# Gellidêg Mansion, (also known as Gelly Dêg), Llandyfaelog, Wales



## R1cho (Jan 19, 2016)

Hi, I found this completely by accident traveling to a friends wedding and took a wrong turn, its an old mid Victorian Italianate mansion designed by William Wesley Jenkins built around a late Georgian house (1852).

Ariel Photo (Thanks to google)






A lot of the outer walls and inner walls are still intact, unfortunately there is nothing else inside other than plant life






Even though this is ruins the gardens still seem to be kept in good order, possibly by the owners of the building adjacent they may even be the family that owns the old mansion 
















This is inside as you can see all the floors etc. are now missing











Some rooms even have trees





















as can be seen here it has some very large plant life






The frontage of the mansion


























Well this has been my first post on here, I hope you have enjoyed it


----------



## krela (Jan 19, 2016)

I did enjoy it.

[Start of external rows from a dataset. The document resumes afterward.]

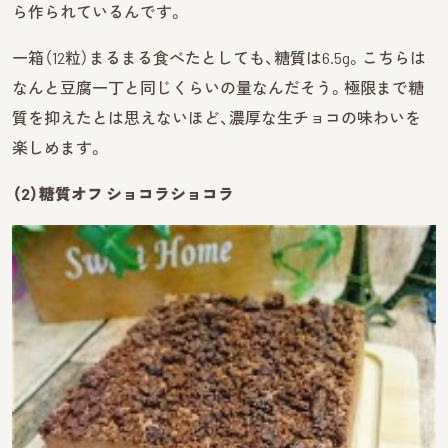
ら作られているんです。
一箱（12粒）まるまる食べたとしても、糖質は6.5g。こちらは
なんと豆腐一丁と同じくらいの量なんだそう。極限まで糖
質を抑えたとは思えないほど、濃厚な生チョコの味わいを
楽しめます。
（2）糖質オフ ショコラショコラ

Thank you and welcome.


----------



## Rubex (Jan 19, 2016)

That's really lovely! I love it when nature reclaims buildings like this  fantastic photos also!


----------



## urban-dorset (Jan 19, 2016)

Beautiful ruins.


----------



## smiler (Jan 19, 2016)

That is nice, the large plant is a Gunners minicata, sometimes known as dinosaur food, probably escaped from the garden, Thanks


----------



## URBANMYTH (Jan 19, 2016)

Very nice great report and what a stunning place.
Some really nice stonework


----------



## ocelot397 (Jan 19, 2016)

Nice photos, another mansion sadly left to decay...


----------



## thorfrun (Jan 19, 2016)

erm...thats like 4 miles from my house and i didn't know it was there  lol. nice shots


----------



## ironsky (Jan 19, 2016)

The house has a slight 'Osborne House ' feel to it . The tower was a popular feature in Italian house style architecture and arched windows were quite popular too I bet the inside was grand in its day. Nice report


----------



## J_a_t_33 (Jan 20, 2016)

Wow, what an incredible find! Thanks


----------



## UrbanX (Jan 20, 2016)

Welcome to the forum! What a beautiful folly, 
Thanks for sharing


----------



## flyboys90 (Jan 20, 2016)

Amazing find and thanks for sharing.


----------



## HughieD (Jan 21, 2016)

That's fab. Thanks for sharing!


----------